1. Securing Systems and Attached Devices in Oracle Solaris 11.4
  2. Protecting Oracle Solaris System Integrity
  3. Protecting Against Malware With Security Extensions
  4. Preventing Process Heap Corruption Using adiheap

Preventing Process Heap Corruption Using adiheap

The SPARC M7, SPARC M8, SPARC S7, SPARC T7, and SPARC T8 processors support Application Data Integrity (ADI), a hardware feature that helps prevent software exploitation threats such as linear buffer overflows and stray pointer dereferences.
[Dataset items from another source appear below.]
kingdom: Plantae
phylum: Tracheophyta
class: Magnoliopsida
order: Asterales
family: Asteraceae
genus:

The adiheap security extension enables ADI usage by the malloc family of functions in the libc and libumem libraries. adiheap provides a reliable defense against linear buffer overflows and a valid mitigation against use-after-free issues. adiheap can also uncover subtle, latent bugs that have not yet affected the binary behavior, but can be triggered by an otherwise innocuous code change.

On systems where ADI is not supported or when adiheap is disabled, malloc memory allocation is unaffected. See the "ADI INTERACTION" section of the malloc(3C) man page.

adiheap is not enabled by default. Applications can enable adiheap through binary tagging, supported by the following linker option: 

-z sx=adiheap[=enable|disable]

The following output indicates that ADI protections are available on your hardware:

$ sxadm status
EXTENSION           STATUS                        FLAGS
adiheap             enabled (tagged-files)        u-c--
adistack            enabled (tagged-files)        u-c--
...

Note:

In the sxadm command, the model=all property value is currently not allowed for adiheap.